Last week marked the 20th anniversary of the landmark passage of the Americans with Disabilities Act, and among many observances was an event at the White House that was co-sponsored by the FCC and the Department of Commerce. There’s a pretty good overview on the FCC blog and a great detailed review from the folks at Purple.
I was fortunate enough to participate, not merely representing Expert Labs but also as someone trying to articulate how innovations from the world of startups and web technology could really make an impact in making more areas of society truly accessible to all.
The analogy that I kept coming back to during the whole day of conversations at the White House and at the Department of Commerce’s brainstorming session later in the day was that the ADA is famous for being the inspiration behind curb cuts, the accessible ramps we see on every sidewalk at every street corner. But curb cuts didn’t just enable those who were in wheelchairs to get around more easily. They’re also a major reason why a market exists today for Bugaboo or McLaren strollers. They’re the reason that Samsonite suitcases 20 years ago didn’t have wheels on them, but you’d be hard-pressed to find a piece of luggage today that doesn’t have wheels. I’m not saying the highest purpose of the ADA was to enable people to buy thousand-dollar baby buggies, but making things accessible for all has the side benefit of yielding tremendous benefits (and, not incidentally, opening huge new markets for business) for everyone regardless of ability.
Which leads to the specific request I have for my friends and associates who’ve got some time and tech talent on their hands: Ability Maps. One recurring theme from the advocates I talked with at the ADA anniversary event was that it’s hard to know which physical places are truly accessible to people with various disabilities. Some municipalities have information about individual facilities like transit systems, but it can be hard to find or out of date, and even in the best cases often doesn’t cover private businesses or shopping and recreational areas.
But we’re in the middle of a huge revolution in location-based services like Foursquare, right? Isn’t everyone from Facebook to Twitter to Gowalla clamoring for a way to distinguish themselves in the race for places?

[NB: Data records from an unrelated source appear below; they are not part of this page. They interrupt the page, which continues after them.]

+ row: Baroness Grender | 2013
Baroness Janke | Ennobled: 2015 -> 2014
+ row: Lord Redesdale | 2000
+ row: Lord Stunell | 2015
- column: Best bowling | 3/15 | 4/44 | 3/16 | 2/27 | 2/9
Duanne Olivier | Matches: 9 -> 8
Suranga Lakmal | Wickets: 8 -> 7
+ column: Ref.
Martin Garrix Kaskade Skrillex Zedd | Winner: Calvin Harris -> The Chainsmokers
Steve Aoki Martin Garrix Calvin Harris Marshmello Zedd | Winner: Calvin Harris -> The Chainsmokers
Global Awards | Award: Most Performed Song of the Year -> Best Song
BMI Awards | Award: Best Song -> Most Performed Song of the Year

Well, here’s an idea: Let users of a service like Foursquare log in to a site and identify themselves by any accessibility concerns that they have. A user could log in with his social network identity, check a box that says he’s visually impaired or has difficulty climbing stairs, and then give the site permission to log his check-ins to various venues. The terms of service could specify that no individual information would ever be shared, only aggregated data.
Once a few users had signed in and check-ins started to be recorded, it’d be possible to ask “Which venues in this area are popular amongst people who’ve identified themselves as blind?” If there’s a restaurant with a disproportionate number of check-ins from blind diners, then odds are, they’re doing a decent job of accommodation. Found a theme park that’s popular with patrons who use a wheelchair? It’ll probably be suitable for other folks on wheels, too.

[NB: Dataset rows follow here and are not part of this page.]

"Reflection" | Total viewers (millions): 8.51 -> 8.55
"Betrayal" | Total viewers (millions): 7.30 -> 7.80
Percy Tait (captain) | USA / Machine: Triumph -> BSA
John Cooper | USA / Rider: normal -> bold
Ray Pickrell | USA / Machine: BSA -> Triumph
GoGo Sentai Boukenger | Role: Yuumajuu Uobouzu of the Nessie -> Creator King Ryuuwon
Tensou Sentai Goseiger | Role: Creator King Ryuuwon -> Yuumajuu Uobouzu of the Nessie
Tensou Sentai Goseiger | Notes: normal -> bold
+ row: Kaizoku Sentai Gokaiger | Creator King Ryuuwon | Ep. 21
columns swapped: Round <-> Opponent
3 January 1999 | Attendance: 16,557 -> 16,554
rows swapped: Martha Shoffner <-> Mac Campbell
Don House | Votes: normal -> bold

In short, users label themselves with self-descriptive tags. Then they check in to venues as normal. The site that’s tracking them aggregates their visited venues by tags, and allows maps (or simple search queries) by tags to show patterns or popular venues. Voila: An imperfect, but perfectly usable, map of the places that welcome people of all abilities. And nobody is individually trackable to the places that they hang out.
Does it already exist?
Interestingly, this sort of thing is very nearly possible right now. Twitter users can tag themselves on sites like WeFollow already. Foursquare’s venue pages already show who has checked in lately, but a separate list could tell us about the self-identified traits of those who did. Our ThinkUp app (formerly ThinkTank) from Expert Labs does a great job of aggregating social networking messages on Twitter and Facebook; It could be part of the toolkit for this sort of thing, too.

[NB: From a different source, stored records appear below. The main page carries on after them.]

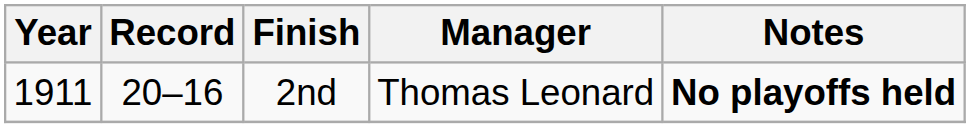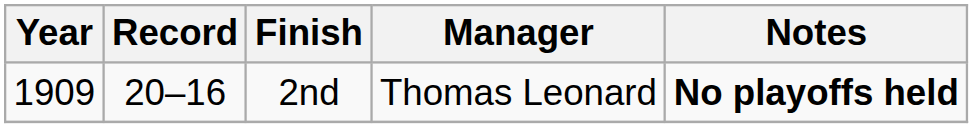2nd | Year: 1911 -> 1909
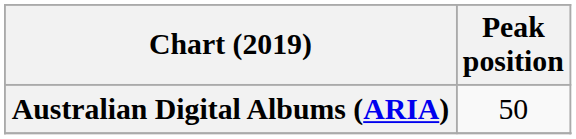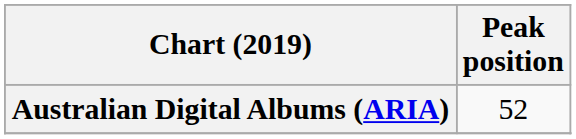Australian Digital Albums (ARIA) | Peak position: 50 -> 52
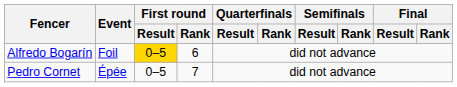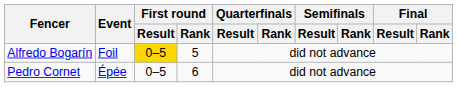Alfredo Bogarín | First round / Rank: 6 -> 5
Pedro Cornet | First round / Rank: 7 -> 6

But maybe we could go even simpler. If we find places that are accessible (or maybe ones that are inaccessible) we could just use hashtags as part of a shout when checking in to a venue. “I just ousted @somebody as the mayor of Starbucks on @foursquare!” could evolve into something far more powerful simply by becoming “I just ousted @somebody as the mayor of Starbucks on @foursquare! #wheelchair”.
I’m certainly not expert enough to know what the hashtags should be, or all the ways that people could identify themselves appropriately in an ability-aware check-in aggregator. But we’re definitely very close to a lightweight way of identifying and rewarding the places that allow everyone in, and making clear which places don’t. It doesn’t require any new regulations or onerous processes, just a simple set of conventions and some good word-of-mouth amongst those who want to make the world a more accessible place. And this sort of scrappy, rough-around-the-edges imperfect solution is the kind of thing that government just can’t do very easily for itself. That makes it perfect for us to do for each other.
If you build it, I promise I can help bring it to the attention of the folks who regulate these sorts of things, and will shout from the rooftops about your new site and its ability maps. Got a promising start on this? Let me know and I’ll help you make sure it succeeds.